Au Canada, un cas d’autodéfense sera aussi porté en appel, sans date déterminée pour l’instant. Michelle Marie Francis, une travailleuse du sexe autochtone, avait été condamnée en 2017 pour avoir poignardé deux ans plus tôt Douglas Barrett, en Nouvelle-Écosse. Elle s’est rendue chez lui dans le but de s’injecter de la drogue avec une seringue propre. Ensuite, alors qu’elle s’était endormie, Barrett aurait tenté de la pénétrer de force. Elle s’est défendue en lui donnant un coup de couteau dont elle s’était prémunie, connaissant la réputation violente de l’homme auprès des travailleuses du sexe. Le juge Bégin a condamné Francis à une journée de prison, car elle avait déjà passé 300 jours en détention provisoire, expliquant qu’elle avait utilisé une force déraisonnable. La Cour d’appel a toutefois conclu le 17 janvier 2018 qu’il y avait eu des errements dans le jugement et que la totalité des circonstances, soit l’autodéfense d’une femme utilisatrice de drogue en compagnie d’un client reconnu comme violent, n’avait pas été prise en compte.

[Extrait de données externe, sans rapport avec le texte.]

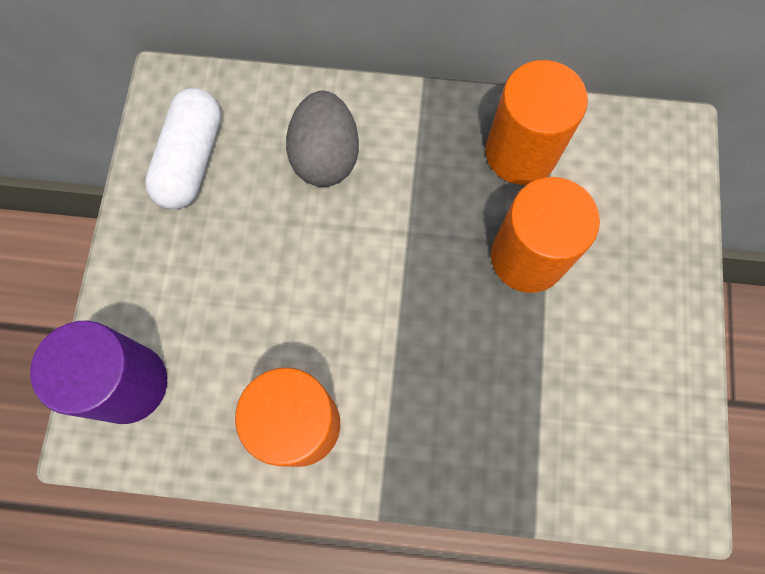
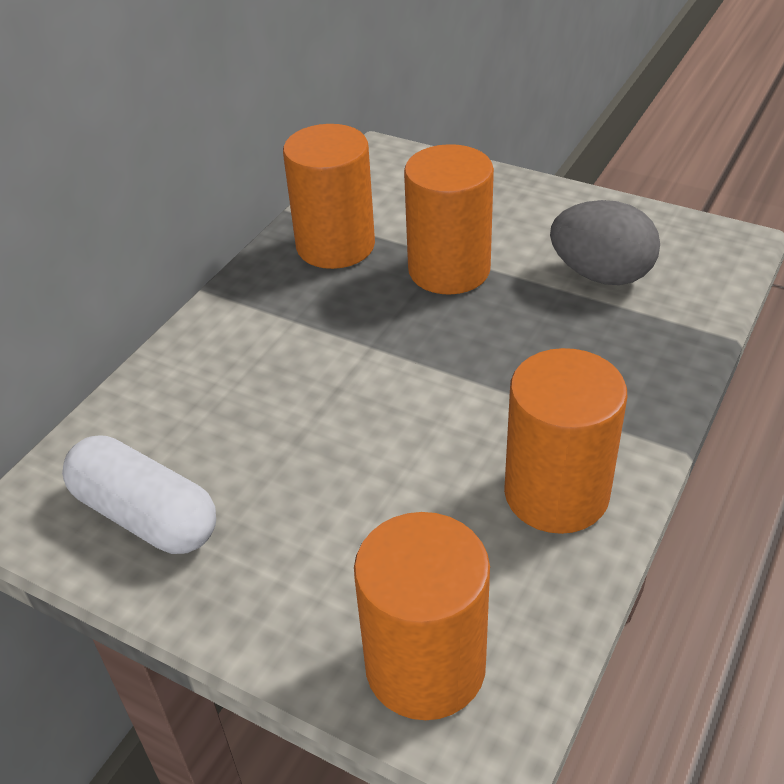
camera: 65 degrees left, 30 degrees down
(128, 383) = (425, 666): purple cylinder -> orange cylinder
(325, 156) = (235, 387): grey egg -> grey egg (601, 275)

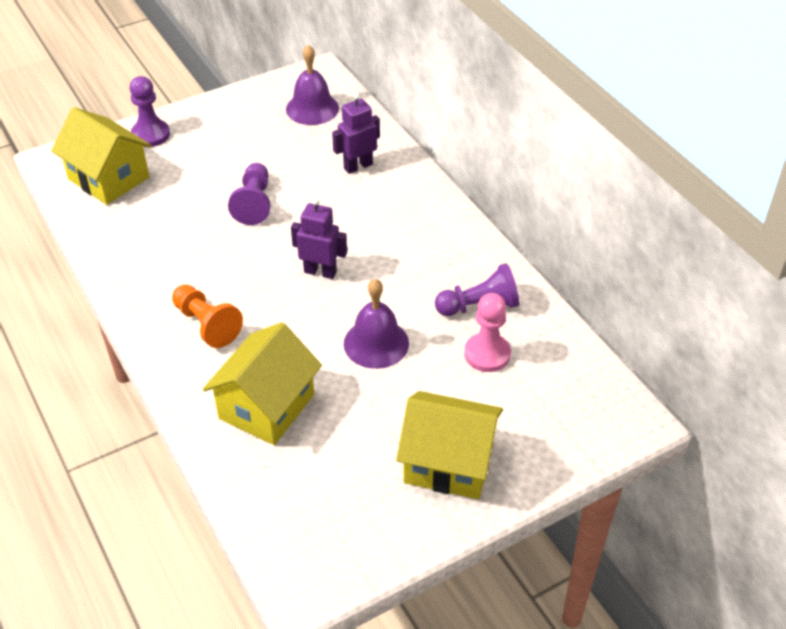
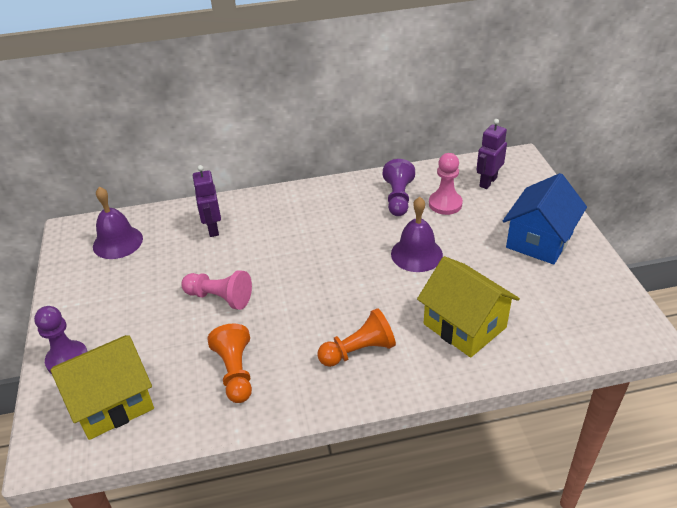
camera: 70 degrees left, 5 degrees down
(159, 243) = (235, 372): none -> orange pawn
(254, 203) = (220, 298): purple pawn -> pink pawn
(320, 272) = (326, 271): purple robot -> purple robot (487, 182)
(449, 463) = (539, 240): yellow house -> blue house

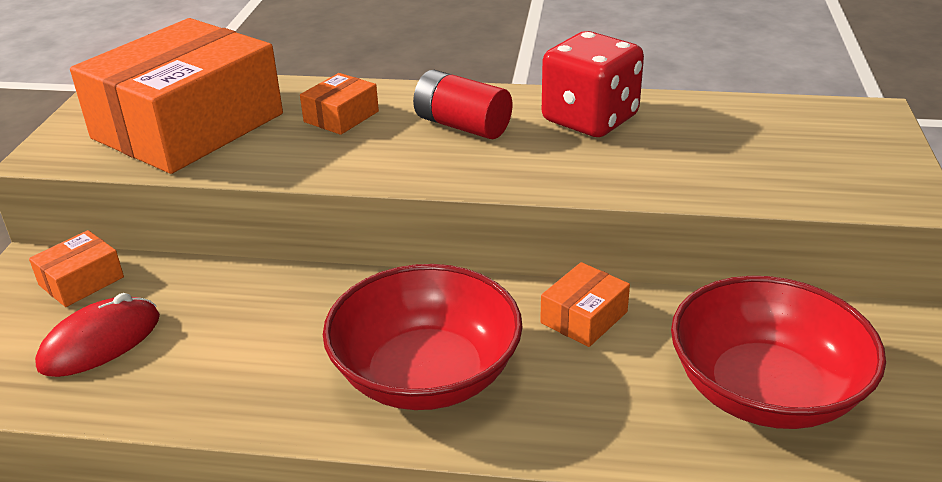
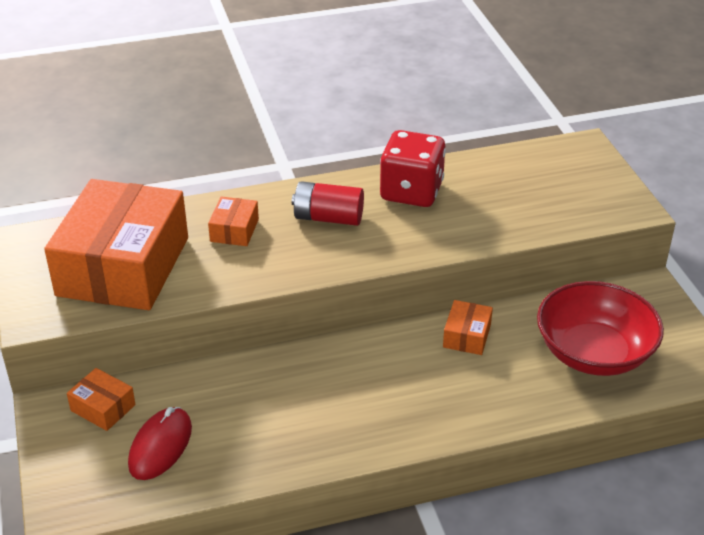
camera: 25 degrees left, 5 degrees up
(81, 281) = (103, 408): orange box -> orange box turned 75 degrees counterclockwise
(426, 374) = (395, 402): red bowl -> none

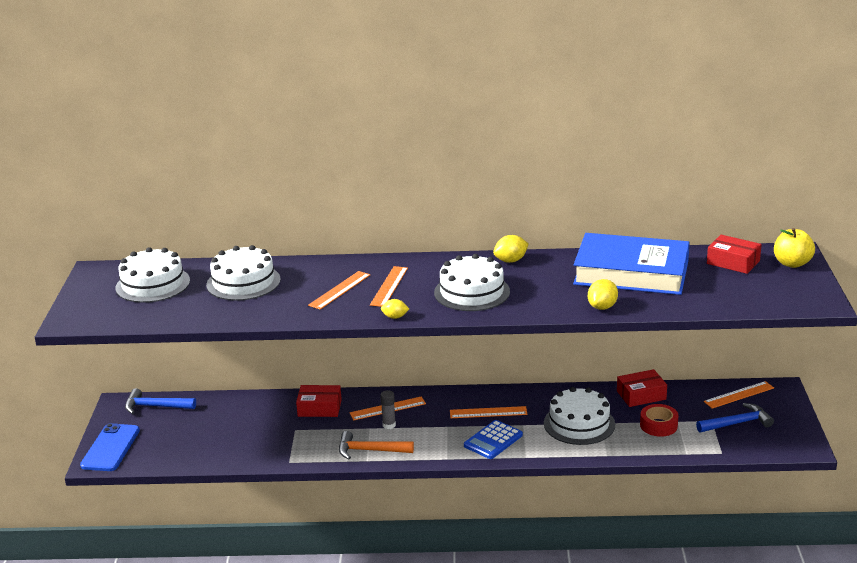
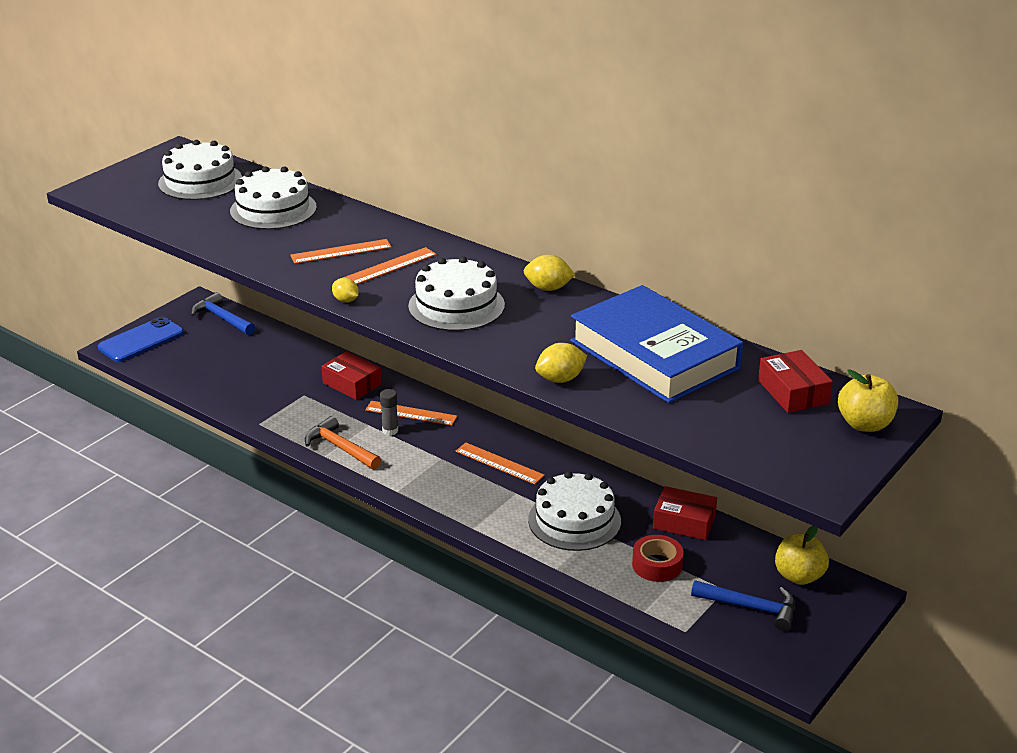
camera: 35 degrees right, 5 degrees up
(493, 440) = (465, 495): blue calculator -> none
(739, 395) = (799, 576): orange ruler -> yellow apple

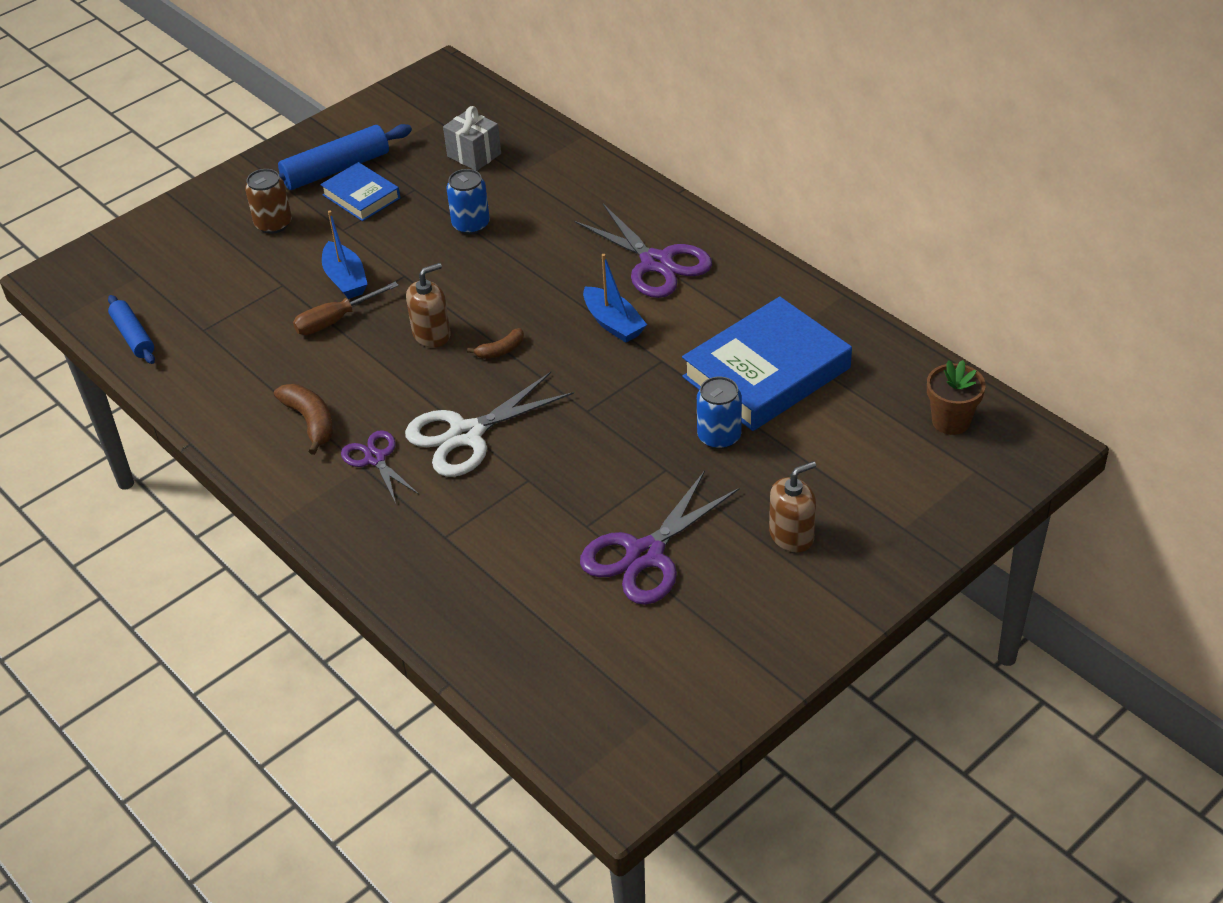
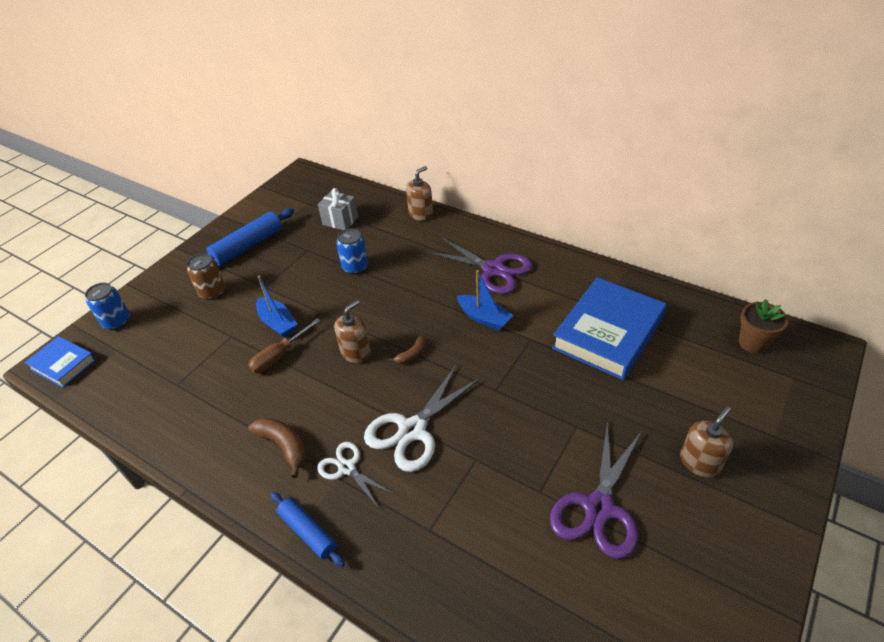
camera: 15 degrees left, 0 degrees up
(133, 336) = (120, 401): blue rolling pin -> blue rolling pin (308, 532)
(361, 196) = (271, 261): blue book -> blue book (63, 364)
(375, 458) = (347, 468): purple scissors -> white scissors
(591, 165) = (421, 214): none -> brown soap dispenser
(719, 436) = (601, 390): blue can -> blue can (117, 321)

Choisir des travailleuses du sexe parce qu’elles ne sont pas crédibles

Aux États-Unis, Gary Leon Ridgway, le Green River Killer, a déclaré, en 2003, avoir tué entre 75 et 80 femmes. Les lois sur la prostitution, ainsi que les tactiques et attitudes policières, font en sorte que plusieurs crimes contre les travailleuses du sexe ne sont jamais résolus, ni même déclarés. La situation encourage les tueurs en série et les agresseurs sexuels à commettre des actes violents envers des personnes qui sont trop souvent ignorées. Ridgway a affirmé en cour qu’il choisissait des prostituées parce qu’il savait que ses victimes ne seraient pas déclarées disparues rapidement et pensait donc pouvoir en tuer autant qu’il le voudrait sans se faire prendre. Depuis la condamnation de Ridgway, une vigile tenue tous les 17 décembre en mémoire de ses victimes s’est transformée en Journée internationale pour l'élimination des violences faites aux travailleurs du sexe.